What was his life before the gui- tar? “Nothing,” Hall said. “Tending bar, painting houses, whatever, getting drunk, hanging out in the street. I had no direction. It gave me an identity. I kinda had a weird childhood. Playing guitar saved my life. Sometimes I think it’s gonna kill me.”

King says Hall could have a gruff exterior and liked to keep to himself — unless you were a musician, and then “you could do no wrong.” Pfeffer says Hall was a generous, kind, fun guy with a lot of friends.

Pat Egan first came to St. Louis in the ’90s from Ireland to play at McGurk’s and recalls that he immediately felt comfortable when he met Hall. Egan eventually formed the Fighting Molly Maguires with Hall and Michael Cooley, and got a residence at Hammerstone’s.

Egan remembers traveling with Hall for gigs, including to an Irish festival in Cincinnati and one in Fairfield, Iowa. They drove up from St. Louis along the river, telling stories and having a good time.

Hall had recently discovered where his father was buried, and they stopped at his grave.

“I left him for a minute just to have his time with it,” Egan says. “And he just done his thing. And it was like, he just made peace with it or something, and he just said, ‘Well, I did that and [I’m] happy I did it.’”

“It was like he put it to rest or something,” Egan adds. “I don’t know exactly how to describe it.”

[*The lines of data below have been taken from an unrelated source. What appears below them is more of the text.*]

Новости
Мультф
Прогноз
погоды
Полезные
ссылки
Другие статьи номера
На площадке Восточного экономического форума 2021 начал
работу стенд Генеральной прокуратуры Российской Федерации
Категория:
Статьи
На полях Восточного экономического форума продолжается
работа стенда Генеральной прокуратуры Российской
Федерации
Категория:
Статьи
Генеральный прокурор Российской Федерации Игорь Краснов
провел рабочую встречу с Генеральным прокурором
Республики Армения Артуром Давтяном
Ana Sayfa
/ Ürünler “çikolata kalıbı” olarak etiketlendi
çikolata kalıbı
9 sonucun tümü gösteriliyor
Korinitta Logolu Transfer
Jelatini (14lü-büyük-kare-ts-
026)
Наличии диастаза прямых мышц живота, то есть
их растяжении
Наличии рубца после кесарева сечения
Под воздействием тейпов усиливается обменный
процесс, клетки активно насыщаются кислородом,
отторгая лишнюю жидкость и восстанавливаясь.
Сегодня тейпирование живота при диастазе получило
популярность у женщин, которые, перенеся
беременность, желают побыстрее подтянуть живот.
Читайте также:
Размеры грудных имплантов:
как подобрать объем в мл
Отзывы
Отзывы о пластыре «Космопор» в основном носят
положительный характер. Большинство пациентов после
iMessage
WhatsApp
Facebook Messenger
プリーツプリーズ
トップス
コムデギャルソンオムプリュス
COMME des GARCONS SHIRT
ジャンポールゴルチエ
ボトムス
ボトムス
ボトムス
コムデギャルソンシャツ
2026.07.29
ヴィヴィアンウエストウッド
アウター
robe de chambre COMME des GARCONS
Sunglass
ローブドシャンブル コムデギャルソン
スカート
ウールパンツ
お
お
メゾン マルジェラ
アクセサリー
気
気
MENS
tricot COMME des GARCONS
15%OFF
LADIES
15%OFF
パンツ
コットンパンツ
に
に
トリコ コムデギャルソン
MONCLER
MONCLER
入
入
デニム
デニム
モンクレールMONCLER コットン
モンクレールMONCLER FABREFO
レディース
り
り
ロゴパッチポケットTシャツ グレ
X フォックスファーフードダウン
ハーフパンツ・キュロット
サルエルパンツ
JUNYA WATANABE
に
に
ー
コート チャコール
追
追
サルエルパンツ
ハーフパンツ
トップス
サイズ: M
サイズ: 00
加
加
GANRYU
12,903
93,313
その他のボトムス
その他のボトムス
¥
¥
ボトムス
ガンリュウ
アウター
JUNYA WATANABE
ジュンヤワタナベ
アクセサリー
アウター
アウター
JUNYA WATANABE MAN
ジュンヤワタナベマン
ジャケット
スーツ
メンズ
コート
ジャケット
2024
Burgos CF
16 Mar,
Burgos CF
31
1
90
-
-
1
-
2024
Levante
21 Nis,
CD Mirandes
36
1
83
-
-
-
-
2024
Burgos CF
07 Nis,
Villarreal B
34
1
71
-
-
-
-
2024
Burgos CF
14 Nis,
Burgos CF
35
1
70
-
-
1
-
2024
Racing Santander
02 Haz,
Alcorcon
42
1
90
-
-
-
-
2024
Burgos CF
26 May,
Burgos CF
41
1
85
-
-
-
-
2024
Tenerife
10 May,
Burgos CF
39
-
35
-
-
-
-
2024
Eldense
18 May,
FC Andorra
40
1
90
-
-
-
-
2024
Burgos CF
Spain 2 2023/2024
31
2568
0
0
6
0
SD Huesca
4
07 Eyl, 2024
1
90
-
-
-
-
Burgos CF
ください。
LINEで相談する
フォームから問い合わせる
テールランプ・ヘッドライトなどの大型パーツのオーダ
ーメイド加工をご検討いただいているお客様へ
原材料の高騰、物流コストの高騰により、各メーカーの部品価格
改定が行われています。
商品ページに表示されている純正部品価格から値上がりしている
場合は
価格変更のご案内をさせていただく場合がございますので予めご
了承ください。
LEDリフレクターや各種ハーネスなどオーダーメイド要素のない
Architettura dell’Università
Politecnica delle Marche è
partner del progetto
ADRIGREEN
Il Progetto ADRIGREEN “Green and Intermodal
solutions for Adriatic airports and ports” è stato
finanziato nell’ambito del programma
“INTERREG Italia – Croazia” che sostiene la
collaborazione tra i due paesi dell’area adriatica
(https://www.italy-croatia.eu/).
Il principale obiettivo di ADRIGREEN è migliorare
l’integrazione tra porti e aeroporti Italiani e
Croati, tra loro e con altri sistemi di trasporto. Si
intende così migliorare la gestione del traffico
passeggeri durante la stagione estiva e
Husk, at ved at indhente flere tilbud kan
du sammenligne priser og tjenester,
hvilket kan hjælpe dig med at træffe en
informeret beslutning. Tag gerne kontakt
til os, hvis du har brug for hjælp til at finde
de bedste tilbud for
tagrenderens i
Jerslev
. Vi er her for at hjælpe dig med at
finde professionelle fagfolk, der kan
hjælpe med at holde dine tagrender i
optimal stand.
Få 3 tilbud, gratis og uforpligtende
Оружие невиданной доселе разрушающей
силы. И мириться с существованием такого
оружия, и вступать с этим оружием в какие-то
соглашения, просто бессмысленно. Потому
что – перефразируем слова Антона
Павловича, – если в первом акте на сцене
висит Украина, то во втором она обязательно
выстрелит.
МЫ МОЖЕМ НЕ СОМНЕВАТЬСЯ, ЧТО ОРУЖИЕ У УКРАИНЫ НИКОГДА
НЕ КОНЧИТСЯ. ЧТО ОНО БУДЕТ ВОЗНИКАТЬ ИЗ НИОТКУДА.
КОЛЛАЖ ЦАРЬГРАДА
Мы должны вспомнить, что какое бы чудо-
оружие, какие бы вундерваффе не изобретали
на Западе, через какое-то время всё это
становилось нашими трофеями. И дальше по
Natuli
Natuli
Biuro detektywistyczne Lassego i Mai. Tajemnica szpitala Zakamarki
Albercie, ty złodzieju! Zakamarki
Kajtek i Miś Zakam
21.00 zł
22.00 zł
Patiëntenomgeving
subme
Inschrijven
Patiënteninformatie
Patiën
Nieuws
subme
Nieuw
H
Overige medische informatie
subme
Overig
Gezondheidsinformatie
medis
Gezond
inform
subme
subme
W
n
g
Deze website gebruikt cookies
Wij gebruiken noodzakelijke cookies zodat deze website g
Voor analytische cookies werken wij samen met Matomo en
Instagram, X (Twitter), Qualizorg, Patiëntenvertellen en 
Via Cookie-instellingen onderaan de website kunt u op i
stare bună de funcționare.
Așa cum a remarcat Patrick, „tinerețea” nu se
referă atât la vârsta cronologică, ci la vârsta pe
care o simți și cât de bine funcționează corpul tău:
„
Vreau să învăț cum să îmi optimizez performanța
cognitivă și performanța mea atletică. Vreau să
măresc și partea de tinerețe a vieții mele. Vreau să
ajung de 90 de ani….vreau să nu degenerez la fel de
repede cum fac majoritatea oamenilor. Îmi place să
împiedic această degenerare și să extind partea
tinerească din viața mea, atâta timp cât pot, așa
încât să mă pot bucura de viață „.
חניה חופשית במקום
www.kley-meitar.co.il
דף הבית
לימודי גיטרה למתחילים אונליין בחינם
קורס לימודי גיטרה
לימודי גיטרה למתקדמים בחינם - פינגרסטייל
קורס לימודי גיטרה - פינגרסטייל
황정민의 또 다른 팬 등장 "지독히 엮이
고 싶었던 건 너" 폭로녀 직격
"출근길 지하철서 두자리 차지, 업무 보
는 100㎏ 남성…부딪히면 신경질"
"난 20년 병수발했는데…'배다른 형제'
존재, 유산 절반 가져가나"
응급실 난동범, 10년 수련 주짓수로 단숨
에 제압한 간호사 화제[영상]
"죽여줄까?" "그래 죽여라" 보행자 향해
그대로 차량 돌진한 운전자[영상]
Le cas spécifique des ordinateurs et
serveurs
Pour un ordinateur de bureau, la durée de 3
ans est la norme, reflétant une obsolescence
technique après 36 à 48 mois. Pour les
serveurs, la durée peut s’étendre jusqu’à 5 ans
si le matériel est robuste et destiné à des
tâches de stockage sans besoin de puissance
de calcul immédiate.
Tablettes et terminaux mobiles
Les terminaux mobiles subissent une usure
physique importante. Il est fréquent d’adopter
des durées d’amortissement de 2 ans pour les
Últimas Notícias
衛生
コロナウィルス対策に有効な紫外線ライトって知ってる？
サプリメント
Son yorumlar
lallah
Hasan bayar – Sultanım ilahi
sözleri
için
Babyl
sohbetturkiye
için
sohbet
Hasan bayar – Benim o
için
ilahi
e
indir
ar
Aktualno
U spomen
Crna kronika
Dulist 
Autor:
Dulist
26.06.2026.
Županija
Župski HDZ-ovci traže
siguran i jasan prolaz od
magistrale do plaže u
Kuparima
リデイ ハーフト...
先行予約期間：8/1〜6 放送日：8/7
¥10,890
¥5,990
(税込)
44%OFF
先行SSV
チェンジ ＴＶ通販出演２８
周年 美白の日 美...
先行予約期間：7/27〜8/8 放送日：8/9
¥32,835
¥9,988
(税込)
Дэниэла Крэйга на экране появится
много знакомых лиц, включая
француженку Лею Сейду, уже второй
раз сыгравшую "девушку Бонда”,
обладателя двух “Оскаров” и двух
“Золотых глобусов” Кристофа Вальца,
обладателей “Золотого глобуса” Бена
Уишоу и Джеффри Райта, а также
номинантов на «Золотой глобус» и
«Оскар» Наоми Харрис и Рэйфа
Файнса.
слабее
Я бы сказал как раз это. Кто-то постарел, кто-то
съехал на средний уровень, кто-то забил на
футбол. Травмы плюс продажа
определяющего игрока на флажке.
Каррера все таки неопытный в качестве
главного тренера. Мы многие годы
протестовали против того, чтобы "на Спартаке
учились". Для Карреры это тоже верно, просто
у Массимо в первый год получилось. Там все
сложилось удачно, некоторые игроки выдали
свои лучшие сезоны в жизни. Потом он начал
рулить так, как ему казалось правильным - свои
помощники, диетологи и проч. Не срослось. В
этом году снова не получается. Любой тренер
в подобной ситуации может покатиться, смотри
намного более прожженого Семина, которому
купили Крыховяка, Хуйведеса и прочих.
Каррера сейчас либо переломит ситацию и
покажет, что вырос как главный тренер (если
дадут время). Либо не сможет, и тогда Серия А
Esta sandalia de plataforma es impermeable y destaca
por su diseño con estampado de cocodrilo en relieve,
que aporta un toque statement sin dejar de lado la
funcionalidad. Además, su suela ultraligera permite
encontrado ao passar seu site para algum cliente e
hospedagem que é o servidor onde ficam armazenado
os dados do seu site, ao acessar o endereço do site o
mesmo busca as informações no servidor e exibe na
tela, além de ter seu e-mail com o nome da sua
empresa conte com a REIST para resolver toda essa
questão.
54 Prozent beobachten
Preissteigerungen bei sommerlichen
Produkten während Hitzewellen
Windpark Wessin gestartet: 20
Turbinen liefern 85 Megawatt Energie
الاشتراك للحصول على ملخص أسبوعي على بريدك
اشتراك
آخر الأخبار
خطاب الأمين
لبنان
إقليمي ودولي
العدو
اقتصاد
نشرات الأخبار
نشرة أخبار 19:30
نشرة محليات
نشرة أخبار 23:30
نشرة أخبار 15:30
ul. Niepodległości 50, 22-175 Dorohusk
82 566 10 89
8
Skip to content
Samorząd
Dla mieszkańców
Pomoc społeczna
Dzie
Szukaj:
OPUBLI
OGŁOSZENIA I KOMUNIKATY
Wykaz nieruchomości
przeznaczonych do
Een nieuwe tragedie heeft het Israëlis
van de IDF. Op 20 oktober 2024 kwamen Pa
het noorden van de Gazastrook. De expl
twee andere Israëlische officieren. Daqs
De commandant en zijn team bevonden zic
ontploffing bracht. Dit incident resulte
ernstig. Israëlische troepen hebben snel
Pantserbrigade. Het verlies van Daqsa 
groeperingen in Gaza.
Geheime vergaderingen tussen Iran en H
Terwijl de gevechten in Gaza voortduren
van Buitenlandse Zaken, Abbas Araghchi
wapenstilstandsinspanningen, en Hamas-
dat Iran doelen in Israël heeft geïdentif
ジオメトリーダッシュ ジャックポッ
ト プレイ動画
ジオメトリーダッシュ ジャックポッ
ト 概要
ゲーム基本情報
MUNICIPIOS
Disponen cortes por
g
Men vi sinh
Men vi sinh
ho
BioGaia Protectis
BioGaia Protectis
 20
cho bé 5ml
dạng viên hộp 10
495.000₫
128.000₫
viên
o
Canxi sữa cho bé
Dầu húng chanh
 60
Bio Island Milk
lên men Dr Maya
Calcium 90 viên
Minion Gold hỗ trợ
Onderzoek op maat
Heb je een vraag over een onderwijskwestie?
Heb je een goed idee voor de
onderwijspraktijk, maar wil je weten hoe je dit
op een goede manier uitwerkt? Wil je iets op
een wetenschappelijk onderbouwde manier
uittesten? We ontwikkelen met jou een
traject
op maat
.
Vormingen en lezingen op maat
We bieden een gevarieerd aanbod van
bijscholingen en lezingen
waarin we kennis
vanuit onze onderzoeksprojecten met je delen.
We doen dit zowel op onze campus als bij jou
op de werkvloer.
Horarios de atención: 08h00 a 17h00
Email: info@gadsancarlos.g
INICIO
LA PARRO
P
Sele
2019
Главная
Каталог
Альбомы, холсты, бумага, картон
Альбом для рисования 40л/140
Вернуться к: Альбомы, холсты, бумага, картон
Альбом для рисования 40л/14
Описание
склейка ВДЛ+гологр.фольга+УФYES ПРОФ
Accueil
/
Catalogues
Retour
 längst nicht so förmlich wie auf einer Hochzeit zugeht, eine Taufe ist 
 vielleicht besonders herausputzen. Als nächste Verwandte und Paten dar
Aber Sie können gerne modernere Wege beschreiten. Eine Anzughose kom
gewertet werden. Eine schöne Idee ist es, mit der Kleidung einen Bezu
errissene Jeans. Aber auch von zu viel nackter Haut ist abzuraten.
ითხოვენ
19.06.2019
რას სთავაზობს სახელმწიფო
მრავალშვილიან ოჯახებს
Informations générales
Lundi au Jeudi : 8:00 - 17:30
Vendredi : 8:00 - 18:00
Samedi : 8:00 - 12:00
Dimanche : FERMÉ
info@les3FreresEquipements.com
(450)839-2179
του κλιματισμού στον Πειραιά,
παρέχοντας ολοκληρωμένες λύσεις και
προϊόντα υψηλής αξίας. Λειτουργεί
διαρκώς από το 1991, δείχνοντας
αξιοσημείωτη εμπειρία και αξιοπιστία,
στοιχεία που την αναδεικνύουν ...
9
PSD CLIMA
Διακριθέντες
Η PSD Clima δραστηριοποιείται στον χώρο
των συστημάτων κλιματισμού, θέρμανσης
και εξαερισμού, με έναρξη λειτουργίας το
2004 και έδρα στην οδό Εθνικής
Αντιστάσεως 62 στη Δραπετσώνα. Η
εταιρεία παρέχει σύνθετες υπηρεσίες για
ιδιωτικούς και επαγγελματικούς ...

Hall also once went to Ireland with Egan, and he recently visited his daughter in Charleston, South Carolina, writing on his Facebook page about her surprising him with plane tickets to visit. He was an avid birdwatcher who maintained a life list and loved to go on float trips to find them. Egan remembers a three-day float trip where they’d stop so that he could duck into the woods and make bird calls in search of a specific warbler.

“He was so into it, he would get lost in it,” Egan says. “He just loved that getting into nature, just being away from it all.”

King remembers going on adventures with Hall where they’d pack up and travel alongside the Mississippi and go to a random event where nobody knew them.

“[We’d] drink together and kind of adventure and carouse and end up in unexpected and maybe perplexing circumstances, have to talk our way out of them and wake up the next day kind of giddy that we got away with it, looking to do it again,” he says.

But for all of Hall’s travels and adventures, at heart he mostly liked to stick around the city. Egan remembers a conversation with Hall where he expressed a dislike for airplanes.

“He was really a St. Louis person,” Egan says. “He loved it around there. It was his place. It was his home. And it was where he could play his music.”

The feeling, apparently, was mutual.